Deploying Lightweight Agents to Serverless Platforms
The simplicity of a lightweight agent makes it ideal for serverless. Here’s a quick example for AWS Lambda:
import anthropic
import json
def lambda_handler(event, context):
"""Handle incoming requests from API Gateway."""
try:
body = json.loads(event.get("body", "{}"))
user_message = body.get("message")
if not user_message:
return {
"statusCode": 400,
"body": json.dumps({"error": "Missing message"})
}
# Initialize agent
client = anthropic.Anthropic()
messages = [{"role": "user", "content": user_message}]
# Run agent loop (simplified for brevity)
response = client.messages.create(
model="claude-3-5-sonnet-20241022",
max_tokens=1024,
messages=messages
)
result = next(
(block.text for block in response.content if hasattr(block, "text")),
None
)
return {
"statusCode": 200,
"body": json.dumps({"response": result})
}
except Exception as e:
return {
"statusCode": 500,
"body": json.dumps({"error": str(e)})
}
Package your agent code with the Anthropic SDK, deploy to Lambda, and you have a production API. The entire package is lightweight enough for fast cold starts and low memory usage.
Wrapping Up
Building AI agents doesn’t require heavy frameworks. Python and the Anthropic SDK give you everything you need to build focused, production-ready agents that are easy to understand, debug, and deploy.

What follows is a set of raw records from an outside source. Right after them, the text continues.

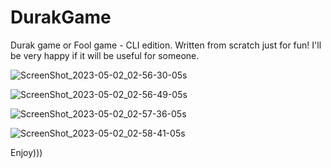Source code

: # DurakGame
Durak game or Fool game - CLI edition.
Written from scratch just for fun!
I'll be very happy if it will be useful for someone.

![ScreenShot_2023-05-02_02-56-30-05s](https://user-images.githubusercontent.com/128217174/235554992-ea71e761-affa-4280-9a88-63b5b19ac81a.jpg)

![ScreenShot_2023-05-02_02-56-49-05s](https://user-images.githubusercontent.com/128217174/235554994-d85f7512-d082-4393-8db7-da437950c9ed.jpg)

![ScreenShot_2023-05-02_02-57-36-05s](https://user-images.githubusercontent.com/128217174/235554996-dfbd7ce8-7f3d-4a04-a55e-c8ee8e70f3e8.jpg)

![ScreenShot_2023-05-02_02-58-41-05s](https://user-images.githubusercontent.com/128217174/235554997-74f47eb5-01bf-4b40-bf70-ec37aa485562.jpg)

Enjoy)))
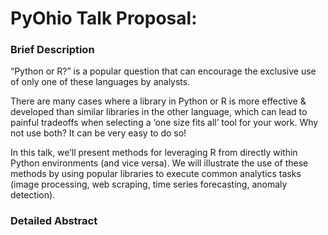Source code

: # PyOhio Talk Proposal: 

### Brief Description
“Python or R?” is a popular question that can encourage the exclusive use of only one of these languages by analysts.

There are many cases where a library in Python or R is more effective & developed than similar libraries in the other language, which can lead to painful tradeoffs when selecting a ‘one size fits all’ tool for your work.  Why not use both?  It can be very easy to do so!

In this talk, we’ll present methods for leveraging R from directly within Python environments (and vice versa).  We will illustrate the use of these methods by using popular libraries to execute common analytics tasks (image processing, web scraping, time series forecasting, anomaly detection).

### Detailed Abstract
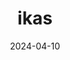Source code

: ---  
layout: startup_page  
title: "ikas"  
id: "ikas.com"  
permalink: "/ikasikas.com04102024/"  
website: "https://ikas.com/"  
funding_round: "Series A"  
funding_amount: "$20M"  
investors: "International Finance Corporation (IFC) fund, Re-Pie Asset Management, Revo Capital"  
about: "ikas is an e-commerce platform designed to simplify store management for businesses seeking a digital presence. It offers a user-friendly platform with bundled payment and shipping features, aiming to stand out from larger platforms by providing superior customer service and storefront speed. The company focuses on serving underserved European markets."  
markets: "E-commerce, Retail Technology, SaaS, Small and Medium Businesses"  
hq: "Ankara, Turkey"  
founded_year: "2017"  
linkedin: "https://www.linkedin.com/company/ikas-com"  
twitter: "https://twitter.com/ikascommerce"  
instagram: ""  
facebook: "https://www.facebook.com/ikasturkiye/"  
crunchbase: "https://www.crunchbase.com/organization/ikas-com"  
pitchbook: "https://pitchbook.com/profiles/company/438727-06"  

date_display: "10-Apr-2024"  
date: "2024-04-10"

# SEO Optimization  
meta_title: "ikas - Series A Funding ($20M)"  
meta_description: "ikas, ikas is an e-commerce platform designed to simplify store management for businesses seeking a digital presence. It offers a user-friendly platform wit..."  
meta_keywords: "ikas, E-commerce, Retail Technology, SaaS, Small and Medium Businesses, Series A funding"  
canonical_url: "https://startup.projectstartups.com/ikasikas.com04102024/"  
---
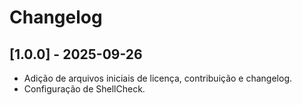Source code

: # Changelog

## [1.0.0] - 2025-09-26
- Adição de arquivos iniciais de licença, contribuição e changelog.
- Configuração de ShellCheck.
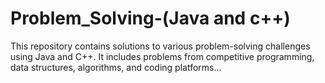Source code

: # Problem_Solving-(Java and c++)
This repository contains solutions to various problem-solving challenges using Java and C++. It includes problems from competitive programming, data structures, algorithms, and coding platforms...
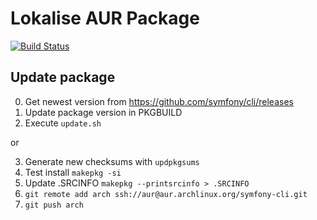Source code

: # Lokalise AUR Package
[![Build Status](https://travis-ci.org/famoser/symfony-cli-aur.svg?branch=master)](https://travis-ci.org/famoser/symfony-cli-aur)

## Update package

0. Get newest version from https://github.com/symfony/cli/releases
1. Update package version in PKGBUILD
2. Execute `update.sh`

or 

3. Generate new checksums with `updpkgsums`
4. Test install `makepkg -si`
5. Update .SRCINFO `makepkg --printsrcinfo > .SRCINFO`
6. `git remote add arch ssh://aur@aur.archlinux.org/symfony-cli.git`
7. `git push arch`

The pattern is simple: define your tools, run the agent loop, handle tool calls, and stream responses. From there, you can add persistence, optimize costs, and scale to serverless platforms without introducing unnecessary complexity.
Start lightweight. Add complexity only when you actually need it. That’s how you build systems that work well and stay maintainable.
Can I use multiple tools in a single agent turn?
Yes. When the model’s stop_reason is “tool_use”, there may be multiple tool_use blocks in response.content. Collect all of them, execute each one, and send all results back in a single tool_result message. This is more efficient than making separate API calls.
How do I handle tool execution errors?
Catch exceptions in your execute_tool function and return the error as a string in the tool_result. Claude will see the error and can adjust its approach, retry with different parameters, or inform the user. Always return a string, even for errors.
What’s the difference between streaming and non-streaming responses?
Streaming returns tokens as they’re generated, giving users immediate feedback. Non-streaming waits for the full response. Both work with tool use. Streaming is better for interactive applications; non-streaming is simpler for batch processing.
Should I use conversation history in serverless functions?
Yes, but store it externally (database, cache, or file storage). Each Lambda invocation is stateless. Load the history at the start, add the new message, run the agent, and save the updated history before returning. This lets you maintain multi-turn conversations across invocations.
How do I know if my agent is looping infinitely?
Always set a max_iterations limit in your agent loop and break out if you reach it. Also monitor token usage; if a single request is using unusually high tokens, the agent may be stuck. Test with simple tasks first to ensure the loop terminates correctly.